Still, a new state audit shows there’s still work to be done in the Bradford County city of about 500, and city clerk Mary Lou Hildreth said she’s doing the best she can with a limited staff.
In 2014, the state auditor general looked at Hampton’s books, an examination that resulted in the former city clerk’s arrest on charges of defrauding the city water fund nearly $20,000. State auditors then gave the city recommendations on what and how to implement new regulations. Hildreth was appointed in 2015 and began implementing new policies and guidelines so the city’s financial records could be better monitored and become more transparent. She described the situation as a chance for a fresh start.
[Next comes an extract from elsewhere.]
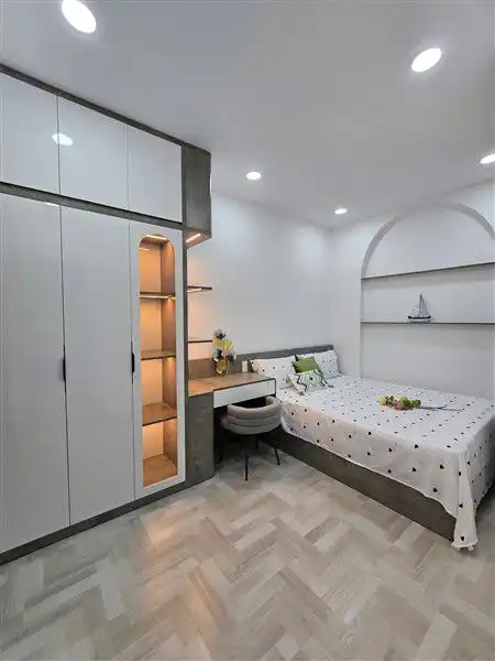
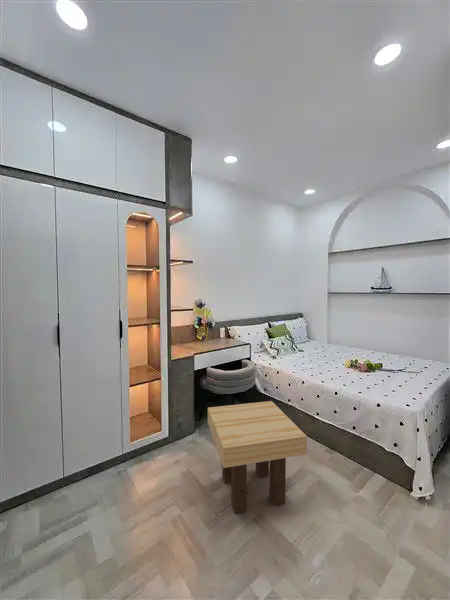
+ side table [207,400,308,515]
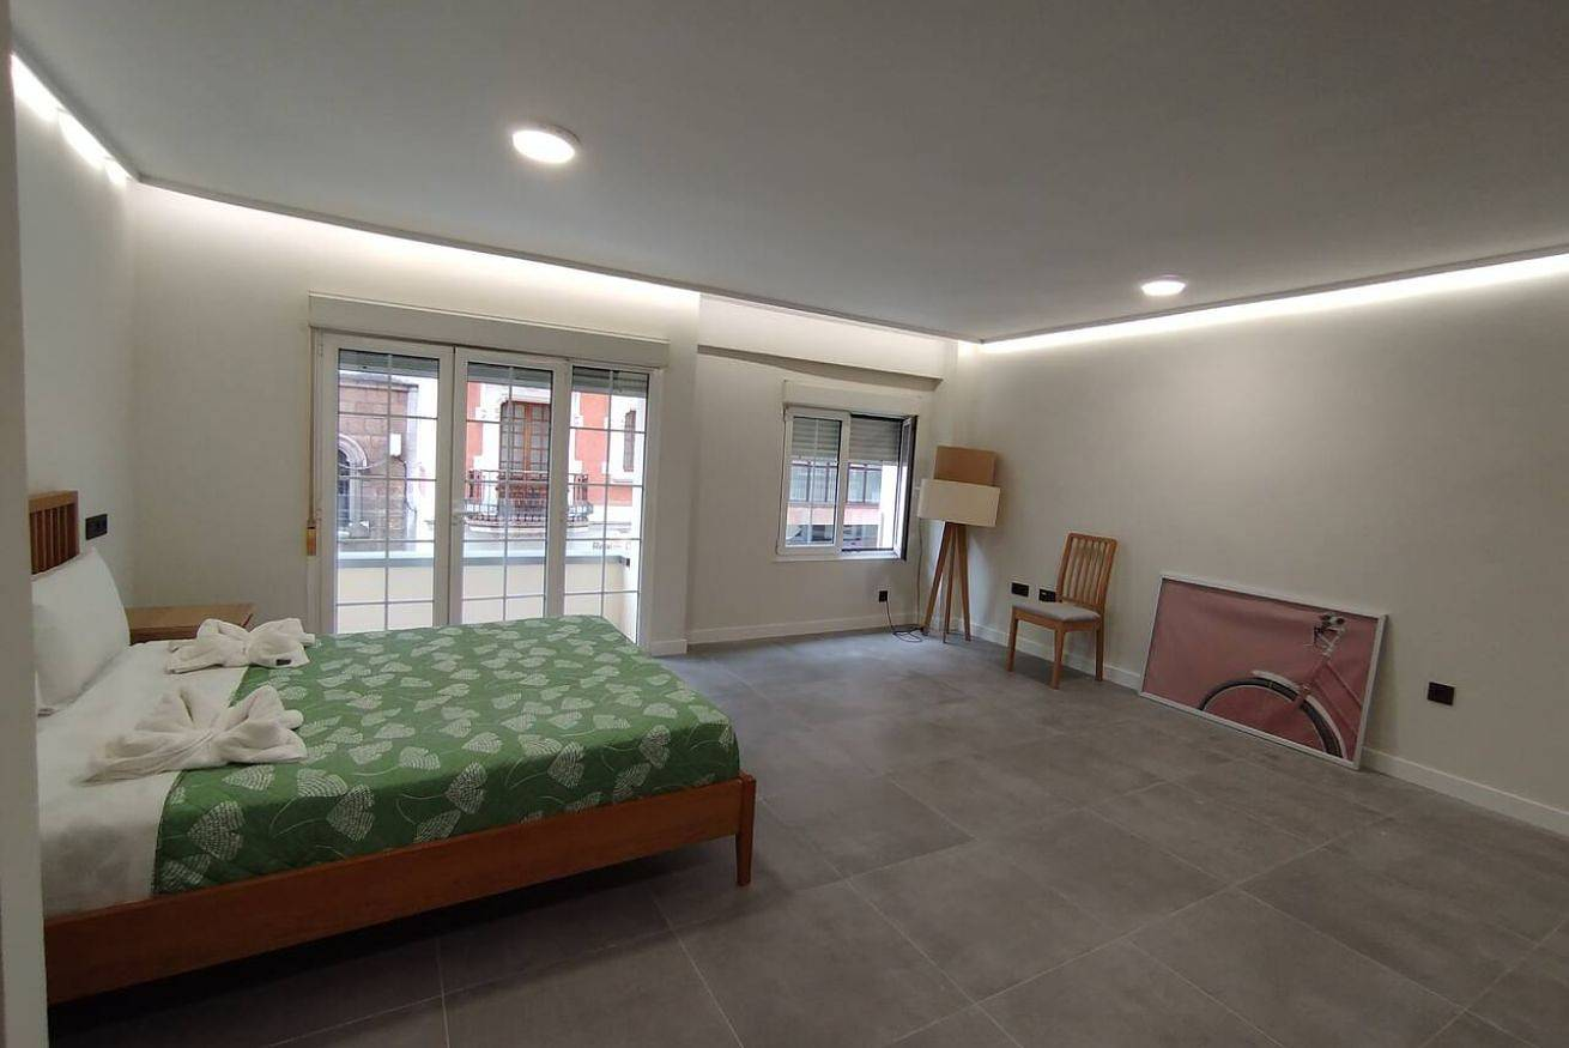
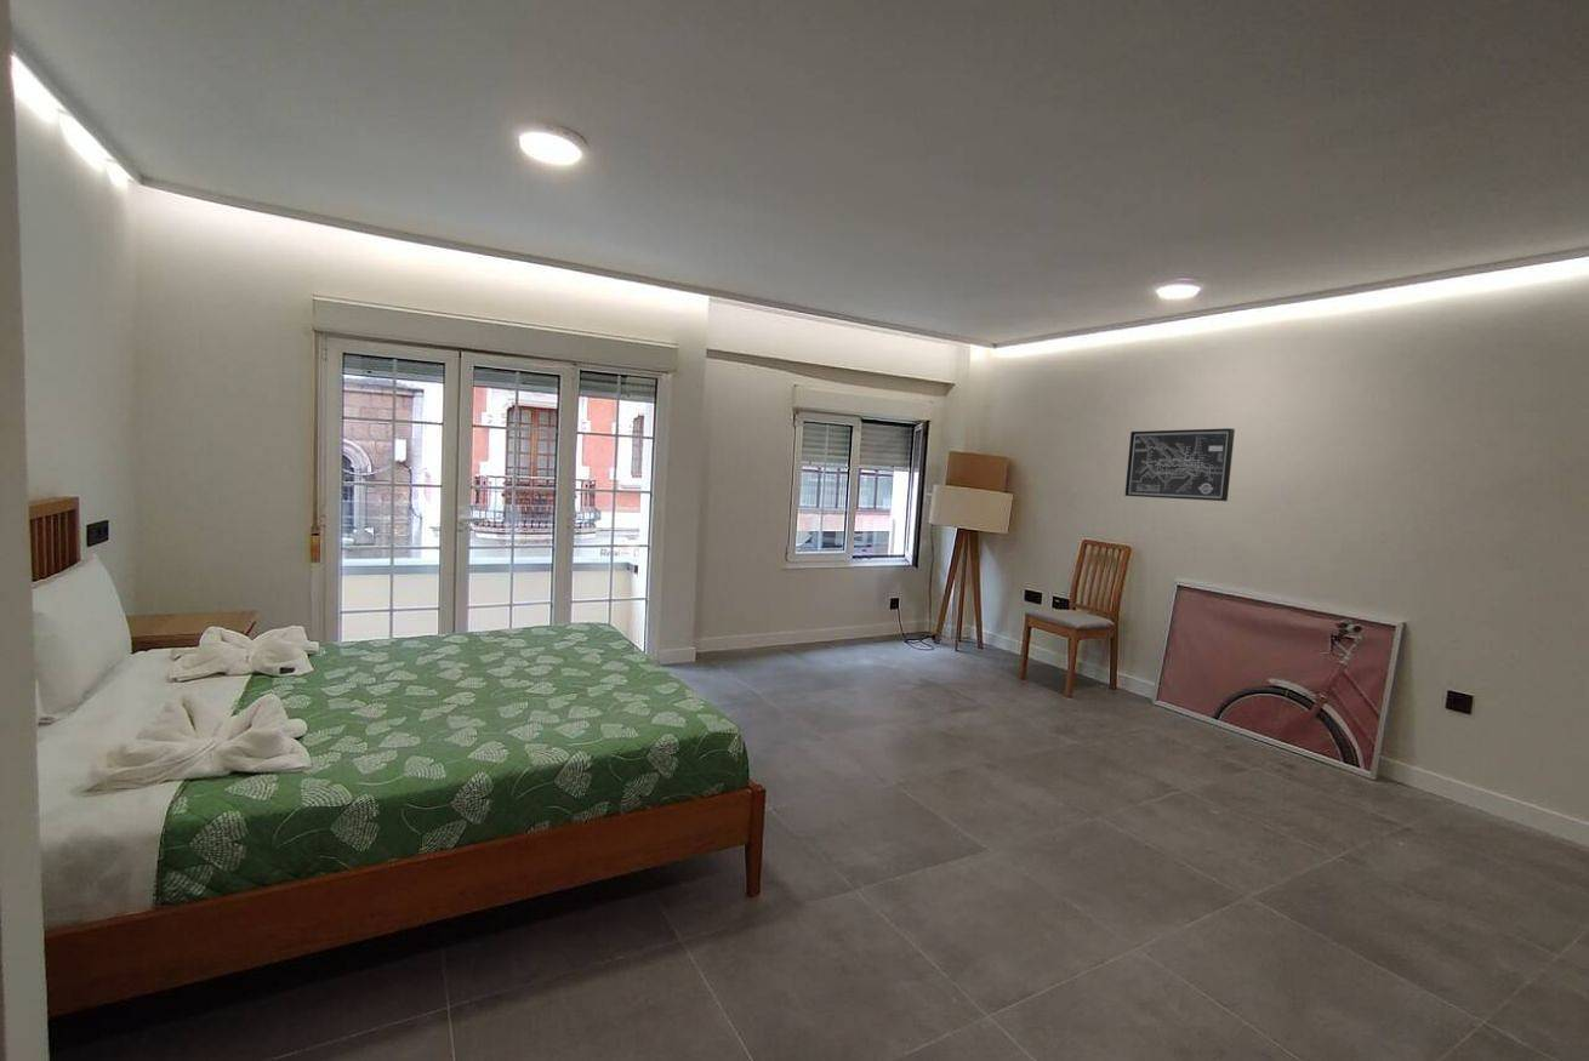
+ wall art [1123,427,1236,502]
“There was no institutional knowledge really left in the city,” Hildreth said, “and that’s almost like you’re building a new city government basically.”
State auditors released a report on Aug. 29 that reported what was corrected and gave suggestions on how to further correct other aspects of the local government.
“Again, the prior administration said ‘Oh yeah, we’re going to do this, this, and this.’ You can tell people you’re going to do something, but you have to implement it. A lot of things weren’t implemented and that’s what we’re doing now,” she said.
Hildreth said they are working to correct most of the remaining items, but it will take time with the city’s limited staff; the mayor and other city council members earn just $1,500 annually, according to payroll records.
“There’s both administrative improvement and physical improvements that people can see and touch and feel and go, ‘Wow.’ It makes them proud of their community.”